# Mites/Lice on a mouse?



## Guest (Sep 4, 2012)

..................................


----------



## AnnB (Nov 6, 2011)

It sounds like the same sort of mites one of my mice had when he wasn't well with a respiratory infection. The mites often seem to take hold when a mouse isn't feeling 100%. You can treat the mites with "Xeno 50-mini" spot-on which you can usually get over the counter at your vets (or you can buy a whole box of pipettes online). Keep an eye on the general condition of the mouse though in case there is anything else wrong.


----------



## Teesside Hamsters (Aug 31, 2012)

While I have no experience with mice I do know that it is perfectly possible to get mites/lice on hamsters sadly, these parasites can be present in wood shavings and hay for example so do sometimes appear on rodents. 

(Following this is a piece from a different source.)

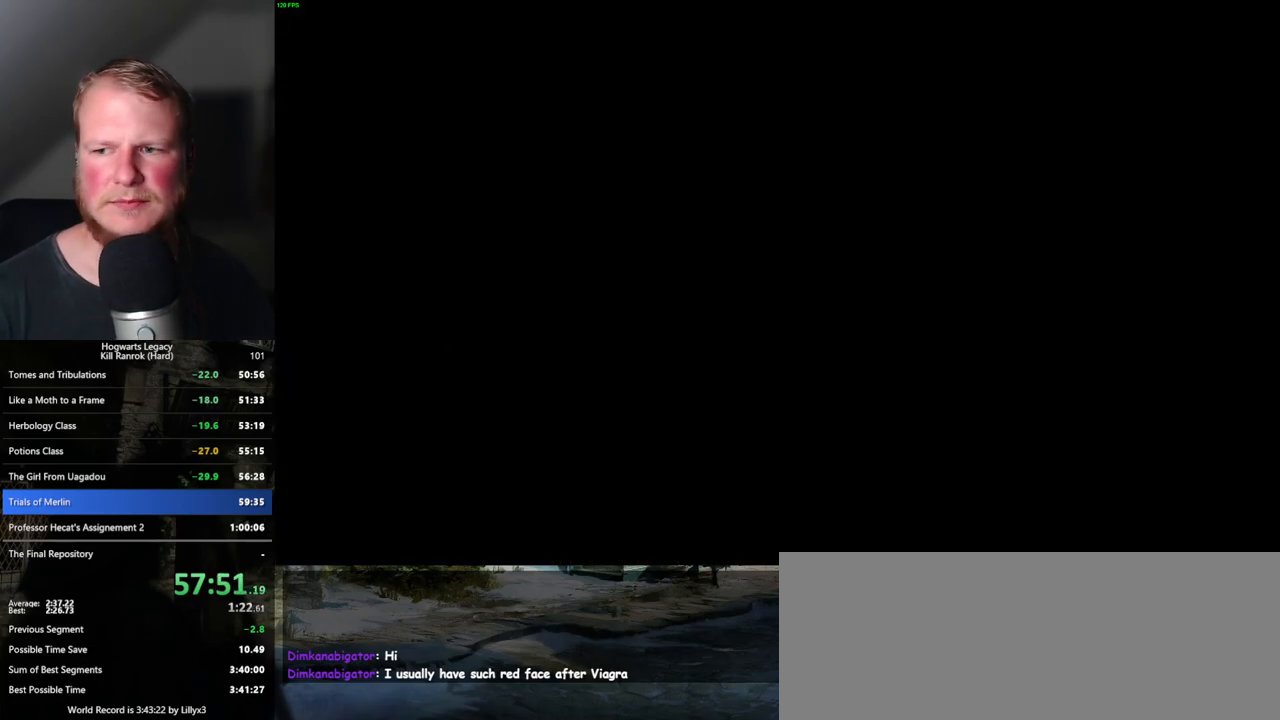
{"keys": [], "mouse": [], "events": [[33, "f", "up"], [133, "f", "down"], [200, "f", "up"], [283, "f", "down"], [333, "f", "up"], [400, "f", "down"], [467, "f", "up"]]}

Xeno mini as mentioned above is great, your vet will be able to give you some or you can get it online. If you are unsure of what the problem is though seeing a vet is a must  

Good luck!


----------



## Guest (Sep 4, 2012)

..............................


----------



## Guest (Sep 4, 2012)

.............................


----------



## Teesside Hamsters (Aug 31, 2012)

If you mouse has mites, I would let the breeder know just in case :-D The breeder should appreciate your effort to tell them this and should not be offended, you can explain that you dont know exactly where the parasite came from and it could be your bedding but thought youd let him know just in case. 

If they have had no direct contact with the male id hold off treating them, but if you suspect they have mites treat them. 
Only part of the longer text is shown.